[Data supplied]
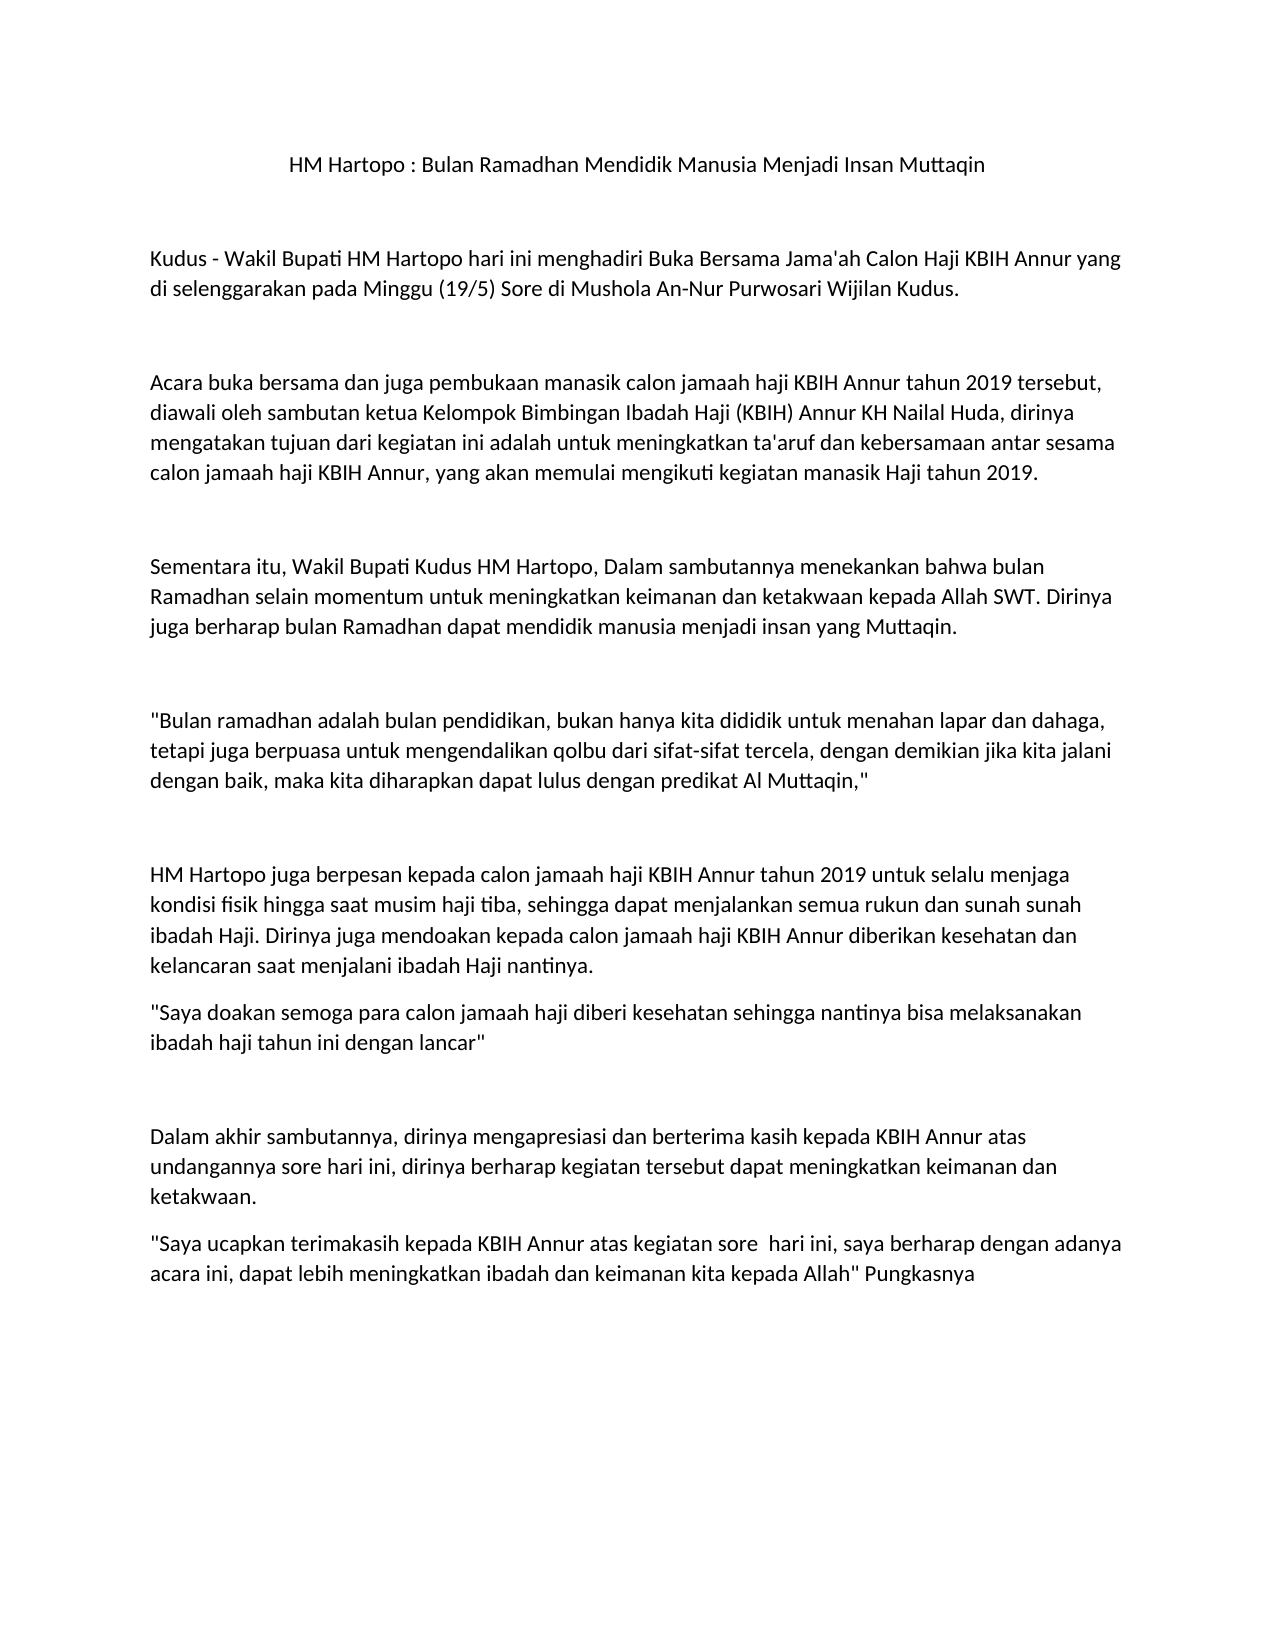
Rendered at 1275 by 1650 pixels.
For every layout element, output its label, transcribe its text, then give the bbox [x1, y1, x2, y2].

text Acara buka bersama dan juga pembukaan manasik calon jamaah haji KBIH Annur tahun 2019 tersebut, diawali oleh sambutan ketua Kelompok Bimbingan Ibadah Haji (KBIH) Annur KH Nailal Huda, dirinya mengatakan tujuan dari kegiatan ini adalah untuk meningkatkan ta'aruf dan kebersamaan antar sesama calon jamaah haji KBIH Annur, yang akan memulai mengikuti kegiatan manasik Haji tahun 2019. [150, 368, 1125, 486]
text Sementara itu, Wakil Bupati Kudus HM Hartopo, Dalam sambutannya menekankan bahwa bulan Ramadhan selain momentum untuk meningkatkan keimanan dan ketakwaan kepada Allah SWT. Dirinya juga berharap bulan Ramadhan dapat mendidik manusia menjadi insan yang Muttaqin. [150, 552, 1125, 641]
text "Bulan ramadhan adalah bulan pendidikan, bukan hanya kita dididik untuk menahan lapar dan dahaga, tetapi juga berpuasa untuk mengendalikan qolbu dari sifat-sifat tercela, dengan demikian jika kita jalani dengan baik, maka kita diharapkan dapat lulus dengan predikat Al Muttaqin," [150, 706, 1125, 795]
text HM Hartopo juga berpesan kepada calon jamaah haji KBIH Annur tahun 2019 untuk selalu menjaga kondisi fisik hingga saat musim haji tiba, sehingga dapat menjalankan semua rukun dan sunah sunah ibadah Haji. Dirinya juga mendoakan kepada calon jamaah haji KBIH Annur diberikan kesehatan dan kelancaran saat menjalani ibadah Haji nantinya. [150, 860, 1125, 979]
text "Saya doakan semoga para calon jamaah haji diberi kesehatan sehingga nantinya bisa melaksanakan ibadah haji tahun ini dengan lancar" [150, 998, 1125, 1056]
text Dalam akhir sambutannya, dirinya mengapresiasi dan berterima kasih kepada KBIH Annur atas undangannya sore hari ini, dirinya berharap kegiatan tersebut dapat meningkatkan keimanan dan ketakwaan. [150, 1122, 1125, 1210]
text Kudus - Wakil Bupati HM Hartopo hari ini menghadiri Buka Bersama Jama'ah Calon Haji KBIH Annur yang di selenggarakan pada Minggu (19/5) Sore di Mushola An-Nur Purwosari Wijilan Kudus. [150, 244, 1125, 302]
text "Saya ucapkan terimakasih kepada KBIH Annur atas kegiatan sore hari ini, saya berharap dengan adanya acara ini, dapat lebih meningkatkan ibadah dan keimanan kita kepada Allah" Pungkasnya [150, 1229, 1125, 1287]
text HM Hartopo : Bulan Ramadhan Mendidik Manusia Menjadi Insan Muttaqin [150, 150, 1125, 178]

[Try it] Scan the material above for the string "atas". Return each line where it occurs.

[Answer for this exercise]
text Dalam akhir sambutannya, dirinya mengapresiasi dan berterima kasih kepada KBIH Annur atas undangannya sore hari ini, dirinya berharap kegiatan tersebut dapat meningkatkan keimanan dan ketakwaan. [150, 1122, 1125, 1210]
text "Saya ucapkan terimakasih kepada KBIH Annur atas kegiatan sore hari ini, saya berharap dengan adanya acara ini, dapat lebih meningkatkan ibadah dan keimanan kita kepada Allah" Pungkasnya [150, 1229, 1125, 1287]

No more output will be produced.